Al día siguiente decidimos ceder y pagar el peaje de autopista para recorrer los kilómetros que nos separaban de Reims y de este modo avanzar mas rápido y dejar el país cuanto antes ya que parecía que solo nos iba a regalar días de lluvia. Quizás no fuese tan buena idea, las autopistas francesas son muy caras. Del norte de Lyon hasta Troyes, unos 350 km, pagamos 29 euros y por supuesto no disfrutamos de ningún bonito paisaje por el camino, solo de más coches y camiones.

Eso sí, llegamos a Reims a una hora muy decente por la tarde. El sol se había hecho un hueco entre las nubes y encontramos un camping muy sencillo, pero acogedor y barato, a las puertas de la ciudad.

Catedral de Reims

Interior de la catedral de Reims

Vidrieras de la catedral de Reims, M. Chagall

Reims

No dedicamos mucho tiempo a Reims, era solo una excusa para ver un sitio nuevo y romper un poco la rutina de carretera que llevábamos arrastrando desde Barcelona. Sin embargo, lo poco que vimos nos gustó bastante. Nos pareció un lugar agradable para pasar un día de primavera, perdiéndose entre las callejuelas y disfrutando de la bollería francesa en algún café con aire bohemio. La mala suerte en todo caso no dejó de hacer acto de presencia, plantándonos unos andamios enormes en la fachada de la catedral, símbolo y lugar emblemático por excelencia de Reims. En fin, que le vamos a hacer…

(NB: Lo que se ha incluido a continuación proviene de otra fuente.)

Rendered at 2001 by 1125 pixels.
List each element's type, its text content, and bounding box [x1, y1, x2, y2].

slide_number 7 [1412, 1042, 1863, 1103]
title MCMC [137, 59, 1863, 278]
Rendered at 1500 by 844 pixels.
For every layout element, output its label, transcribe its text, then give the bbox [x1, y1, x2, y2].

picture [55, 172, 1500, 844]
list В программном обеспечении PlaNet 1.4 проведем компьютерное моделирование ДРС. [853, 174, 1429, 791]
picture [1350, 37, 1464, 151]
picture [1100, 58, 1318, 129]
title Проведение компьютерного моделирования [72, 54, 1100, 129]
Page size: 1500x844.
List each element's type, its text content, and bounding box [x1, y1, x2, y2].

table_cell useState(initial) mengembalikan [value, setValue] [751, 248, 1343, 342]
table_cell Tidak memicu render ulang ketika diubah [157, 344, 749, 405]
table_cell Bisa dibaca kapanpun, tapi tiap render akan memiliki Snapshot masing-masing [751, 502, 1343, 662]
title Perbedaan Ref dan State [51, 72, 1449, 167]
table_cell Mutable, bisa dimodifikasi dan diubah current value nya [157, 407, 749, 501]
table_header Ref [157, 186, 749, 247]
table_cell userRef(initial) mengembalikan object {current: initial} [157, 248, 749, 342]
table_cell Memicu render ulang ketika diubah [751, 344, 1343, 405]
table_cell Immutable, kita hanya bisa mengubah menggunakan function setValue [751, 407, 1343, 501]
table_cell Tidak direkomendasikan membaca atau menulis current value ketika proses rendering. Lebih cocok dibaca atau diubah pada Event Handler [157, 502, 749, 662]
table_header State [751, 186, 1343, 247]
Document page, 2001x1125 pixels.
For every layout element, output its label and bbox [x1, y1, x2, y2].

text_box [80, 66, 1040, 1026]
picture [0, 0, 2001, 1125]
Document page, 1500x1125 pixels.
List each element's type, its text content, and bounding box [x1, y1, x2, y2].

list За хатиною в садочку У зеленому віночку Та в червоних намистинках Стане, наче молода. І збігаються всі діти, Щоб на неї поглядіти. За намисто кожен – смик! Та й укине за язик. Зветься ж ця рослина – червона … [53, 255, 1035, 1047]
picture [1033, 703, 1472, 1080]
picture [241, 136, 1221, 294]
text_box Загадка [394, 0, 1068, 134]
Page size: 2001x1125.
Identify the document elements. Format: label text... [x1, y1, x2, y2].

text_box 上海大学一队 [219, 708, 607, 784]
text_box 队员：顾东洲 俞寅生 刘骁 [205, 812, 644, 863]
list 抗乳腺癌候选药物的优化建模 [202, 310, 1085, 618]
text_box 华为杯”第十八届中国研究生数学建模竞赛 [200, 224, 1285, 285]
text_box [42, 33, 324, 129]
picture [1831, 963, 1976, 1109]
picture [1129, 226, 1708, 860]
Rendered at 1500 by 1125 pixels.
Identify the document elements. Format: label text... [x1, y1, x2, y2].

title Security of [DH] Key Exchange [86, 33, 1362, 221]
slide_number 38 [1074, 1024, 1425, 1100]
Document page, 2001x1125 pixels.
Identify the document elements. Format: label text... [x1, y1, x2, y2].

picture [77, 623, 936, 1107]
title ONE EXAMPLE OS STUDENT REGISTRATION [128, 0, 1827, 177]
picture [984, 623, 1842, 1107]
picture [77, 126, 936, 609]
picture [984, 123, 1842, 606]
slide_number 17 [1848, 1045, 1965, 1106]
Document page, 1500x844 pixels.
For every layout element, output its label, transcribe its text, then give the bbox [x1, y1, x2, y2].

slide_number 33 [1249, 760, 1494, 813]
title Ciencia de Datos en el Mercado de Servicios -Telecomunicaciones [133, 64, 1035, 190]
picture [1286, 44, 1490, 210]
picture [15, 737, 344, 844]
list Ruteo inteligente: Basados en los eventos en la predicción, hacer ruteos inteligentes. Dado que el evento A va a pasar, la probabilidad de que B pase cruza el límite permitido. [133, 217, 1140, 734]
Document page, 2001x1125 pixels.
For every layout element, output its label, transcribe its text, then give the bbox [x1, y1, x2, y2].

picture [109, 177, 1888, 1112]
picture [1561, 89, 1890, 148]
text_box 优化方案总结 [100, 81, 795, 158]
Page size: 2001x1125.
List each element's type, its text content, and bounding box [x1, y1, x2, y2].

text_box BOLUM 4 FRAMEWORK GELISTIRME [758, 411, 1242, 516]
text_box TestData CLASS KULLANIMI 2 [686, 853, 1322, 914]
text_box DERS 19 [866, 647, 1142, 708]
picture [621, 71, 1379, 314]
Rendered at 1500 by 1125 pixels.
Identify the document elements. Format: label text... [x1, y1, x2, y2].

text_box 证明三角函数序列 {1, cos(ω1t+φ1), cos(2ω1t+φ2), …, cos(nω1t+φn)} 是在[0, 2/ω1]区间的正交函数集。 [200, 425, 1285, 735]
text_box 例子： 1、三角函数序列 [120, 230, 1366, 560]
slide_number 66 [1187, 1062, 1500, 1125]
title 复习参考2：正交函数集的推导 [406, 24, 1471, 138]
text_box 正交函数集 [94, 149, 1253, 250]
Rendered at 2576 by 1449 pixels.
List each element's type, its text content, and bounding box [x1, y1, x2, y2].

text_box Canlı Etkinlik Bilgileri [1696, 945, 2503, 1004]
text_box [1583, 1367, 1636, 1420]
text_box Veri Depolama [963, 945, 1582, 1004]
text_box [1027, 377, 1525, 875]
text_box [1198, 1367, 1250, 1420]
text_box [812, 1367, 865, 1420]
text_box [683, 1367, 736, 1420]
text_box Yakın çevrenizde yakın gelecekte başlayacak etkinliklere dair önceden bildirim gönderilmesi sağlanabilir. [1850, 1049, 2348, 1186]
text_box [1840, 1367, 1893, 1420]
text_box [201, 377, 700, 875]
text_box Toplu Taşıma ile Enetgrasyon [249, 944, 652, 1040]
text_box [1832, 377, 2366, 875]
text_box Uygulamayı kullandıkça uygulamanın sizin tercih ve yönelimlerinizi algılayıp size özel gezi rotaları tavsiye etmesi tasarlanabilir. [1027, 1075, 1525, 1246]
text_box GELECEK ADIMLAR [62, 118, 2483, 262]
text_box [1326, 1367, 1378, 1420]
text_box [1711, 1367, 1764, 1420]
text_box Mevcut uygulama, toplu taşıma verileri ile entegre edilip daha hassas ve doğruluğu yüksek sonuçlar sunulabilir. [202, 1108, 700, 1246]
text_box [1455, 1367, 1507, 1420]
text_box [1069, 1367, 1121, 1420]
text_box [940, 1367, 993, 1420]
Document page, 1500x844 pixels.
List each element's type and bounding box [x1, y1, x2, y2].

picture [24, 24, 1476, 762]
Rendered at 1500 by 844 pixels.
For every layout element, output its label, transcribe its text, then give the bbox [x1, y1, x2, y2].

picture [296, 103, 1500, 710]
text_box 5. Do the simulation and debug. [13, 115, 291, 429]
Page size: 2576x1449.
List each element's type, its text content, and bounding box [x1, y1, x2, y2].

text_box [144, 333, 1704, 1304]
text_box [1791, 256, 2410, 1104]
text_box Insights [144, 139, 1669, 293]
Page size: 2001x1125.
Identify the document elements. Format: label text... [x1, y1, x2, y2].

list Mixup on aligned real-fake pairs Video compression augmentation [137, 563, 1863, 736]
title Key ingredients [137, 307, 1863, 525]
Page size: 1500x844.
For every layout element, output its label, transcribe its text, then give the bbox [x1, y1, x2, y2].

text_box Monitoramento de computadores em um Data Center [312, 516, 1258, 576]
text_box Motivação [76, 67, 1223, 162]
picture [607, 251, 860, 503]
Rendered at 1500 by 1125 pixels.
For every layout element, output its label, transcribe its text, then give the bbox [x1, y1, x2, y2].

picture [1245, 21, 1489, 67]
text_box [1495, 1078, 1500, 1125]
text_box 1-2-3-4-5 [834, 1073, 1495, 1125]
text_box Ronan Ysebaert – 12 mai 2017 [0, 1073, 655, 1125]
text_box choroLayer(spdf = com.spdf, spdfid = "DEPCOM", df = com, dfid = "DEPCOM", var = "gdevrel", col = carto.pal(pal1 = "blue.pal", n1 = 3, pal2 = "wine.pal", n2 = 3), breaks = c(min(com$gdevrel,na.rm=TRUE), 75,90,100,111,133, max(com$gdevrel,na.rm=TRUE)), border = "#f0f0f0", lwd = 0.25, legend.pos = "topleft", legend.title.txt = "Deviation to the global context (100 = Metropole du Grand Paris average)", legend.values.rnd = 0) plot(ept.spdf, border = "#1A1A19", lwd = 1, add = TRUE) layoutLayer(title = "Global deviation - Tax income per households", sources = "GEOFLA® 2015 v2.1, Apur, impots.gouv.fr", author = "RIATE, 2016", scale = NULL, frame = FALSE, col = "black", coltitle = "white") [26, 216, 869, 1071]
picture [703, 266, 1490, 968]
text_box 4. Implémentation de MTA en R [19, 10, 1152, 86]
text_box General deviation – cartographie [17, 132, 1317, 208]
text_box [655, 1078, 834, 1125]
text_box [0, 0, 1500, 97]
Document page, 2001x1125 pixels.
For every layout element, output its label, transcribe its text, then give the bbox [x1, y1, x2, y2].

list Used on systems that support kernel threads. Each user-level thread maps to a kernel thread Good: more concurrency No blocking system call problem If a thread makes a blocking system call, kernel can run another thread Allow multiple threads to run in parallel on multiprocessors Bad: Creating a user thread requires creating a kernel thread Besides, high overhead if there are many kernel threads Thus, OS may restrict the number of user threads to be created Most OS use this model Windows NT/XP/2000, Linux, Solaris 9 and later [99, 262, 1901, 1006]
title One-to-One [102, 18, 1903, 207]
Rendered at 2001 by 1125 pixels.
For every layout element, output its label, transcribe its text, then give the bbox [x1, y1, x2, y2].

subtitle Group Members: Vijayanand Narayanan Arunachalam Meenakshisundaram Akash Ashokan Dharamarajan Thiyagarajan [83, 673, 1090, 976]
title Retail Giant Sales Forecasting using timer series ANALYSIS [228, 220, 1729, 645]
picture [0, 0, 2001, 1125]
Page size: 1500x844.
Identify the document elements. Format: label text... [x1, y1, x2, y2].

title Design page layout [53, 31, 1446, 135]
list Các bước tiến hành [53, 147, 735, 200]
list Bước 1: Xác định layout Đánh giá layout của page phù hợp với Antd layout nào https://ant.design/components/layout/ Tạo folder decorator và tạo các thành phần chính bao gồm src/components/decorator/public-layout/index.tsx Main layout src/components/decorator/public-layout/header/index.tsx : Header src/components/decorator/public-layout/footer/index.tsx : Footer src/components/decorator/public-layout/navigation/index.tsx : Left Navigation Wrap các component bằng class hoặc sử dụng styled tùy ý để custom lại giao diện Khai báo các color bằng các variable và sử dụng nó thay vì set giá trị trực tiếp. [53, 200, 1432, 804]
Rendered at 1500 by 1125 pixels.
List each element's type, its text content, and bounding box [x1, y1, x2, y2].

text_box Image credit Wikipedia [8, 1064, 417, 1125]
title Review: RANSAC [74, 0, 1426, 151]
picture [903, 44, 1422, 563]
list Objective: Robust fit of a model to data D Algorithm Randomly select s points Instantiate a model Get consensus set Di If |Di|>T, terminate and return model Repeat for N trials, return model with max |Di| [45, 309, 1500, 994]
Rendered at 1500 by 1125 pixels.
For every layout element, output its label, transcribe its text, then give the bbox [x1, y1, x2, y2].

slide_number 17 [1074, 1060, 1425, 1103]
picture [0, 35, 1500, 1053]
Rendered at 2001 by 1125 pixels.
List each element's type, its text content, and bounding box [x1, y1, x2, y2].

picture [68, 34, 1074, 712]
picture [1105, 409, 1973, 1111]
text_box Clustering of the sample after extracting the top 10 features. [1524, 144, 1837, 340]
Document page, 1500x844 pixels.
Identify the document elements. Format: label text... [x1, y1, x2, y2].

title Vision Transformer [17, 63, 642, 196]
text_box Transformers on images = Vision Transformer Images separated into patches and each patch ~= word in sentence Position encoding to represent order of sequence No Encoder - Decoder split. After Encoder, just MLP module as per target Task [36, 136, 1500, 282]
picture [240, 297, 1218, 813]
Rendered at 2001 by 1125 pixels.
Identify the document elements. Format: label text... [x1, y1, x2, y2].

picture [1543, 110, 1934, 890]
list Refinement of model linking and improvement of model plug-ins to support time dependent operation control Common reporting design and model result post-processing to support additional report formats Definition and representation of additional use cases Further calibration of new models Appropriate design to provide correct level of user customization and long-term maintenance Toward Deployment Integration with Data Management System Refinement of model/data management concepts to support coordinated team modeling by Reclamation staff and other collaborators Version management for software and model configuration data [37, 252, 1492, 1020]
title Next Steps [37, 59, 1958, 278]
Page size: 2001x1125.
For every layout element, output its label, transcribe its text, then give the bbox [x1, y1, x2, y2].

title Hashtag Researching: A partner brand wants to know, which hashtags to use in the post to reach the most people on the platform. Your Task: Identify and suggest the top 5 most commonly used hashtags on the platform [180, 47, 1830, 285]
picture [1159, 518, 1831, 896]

Fachada de la catedral de Reims

Dejamos atrás Francia para zambullirnos en el tráfico loco de las penosas carreteras belgas, que son un auténtico desastre y un hervidero de camiones. No es tarea grata la de cruzar el país en coche. Afortunadamente el día nos regaló una maravillosa visita al bosque Hallerbos, a las afueras de Bruxelles, donde los jacintos silvestres ya en flor ofrecían un espectáculo de singular belleza.

Hallerbos

Tuvimos tiempo también de parar en Gent, una bonita ciudad que surge en la confluencia del río Leie con el Schelde, y que ofrece la mayor concentración de edificios históricos entre las ciudades flamencas. Si quieres saber más tanto de Hallerbos como de Gent, pronto el articulo sobre nuestro paso por Bélgica estará disponible pinchando aquí.

Gent

Ya con Bélgica a nuestras espaldas atravesamos Holanda en un día, parando solo para visitar el impresionante conjunto de molinos de Kinderdijk (del que pronto podrás saber más pinchando aquí) y para pasar la noche en un sencillo y baratísimo camping en Hengelo, cerca de la frontera con Alemania.

Kinderdijk

Cruzar Alemania fue toda una odisea. Cuando los teutones se hinchan de orgullo hablando de su precisión y orden se pasan tres pueblos. Los atascos monumentales los hay tanto en las maltrechas autovías montanas del sur de Italia, como en las lindas y rectas de Alemania. Eso pasa cuando quieres hacer 30 obras en el mismo tramo de autovía que une ciudades tan “pequeñas” como Bremen y Hamburgo. Total, después de varías horas literalmente parados en la carretera, conseguimos cruzar la frontera en Flensburg y pasar nuestra primera noche en Dinamarca en Aabenraa.

Atascos alemanes

El último día fue solo un corto recorrido hasta Hirtshals, donde llegamos por la tarde. Dimos una vuelta de reconocimiento por el puerto para averiguar de donde salía el ferry el día siguiente (no hay perdida, está muy bien indicado) y dimos un paseo por los prados alrededor de nuestro camping. En él tuvimos la oportunidad de charlar con su dueño, un chico alemán muy majo que nos hizo un descuento, y su mujer de El Salvador que estuvo encantada de poder hablar un rato en castellano. El chico había trabajado anteriormente para Smyril Line y nos recomendó presentarnos con bastante antelación en el puerto el día siguiente. Debido a las condiciones meteorológicas con frecuencia inclementes del Mar del Norte, el capitan del MS Norrøna decide a veces zarpar antes de la hora prevista para adelantarse a posibles borrascas. La recomendación general es estar en el puerto por lo menos 2 horas antes del embarque (2 horas y media si se viaja entre Junio y Agosto).

Hirtshals

El día 2 de mayo el ferry partió de Hirtshals para llevarnos hasta Islandia después de tres días de navegación (pronto podrás saber más sobre el viaje por mar, pinchando aquí), listos para empezar una de las aventuras viajeras más grandes y sorprendentes que hemos emprendido.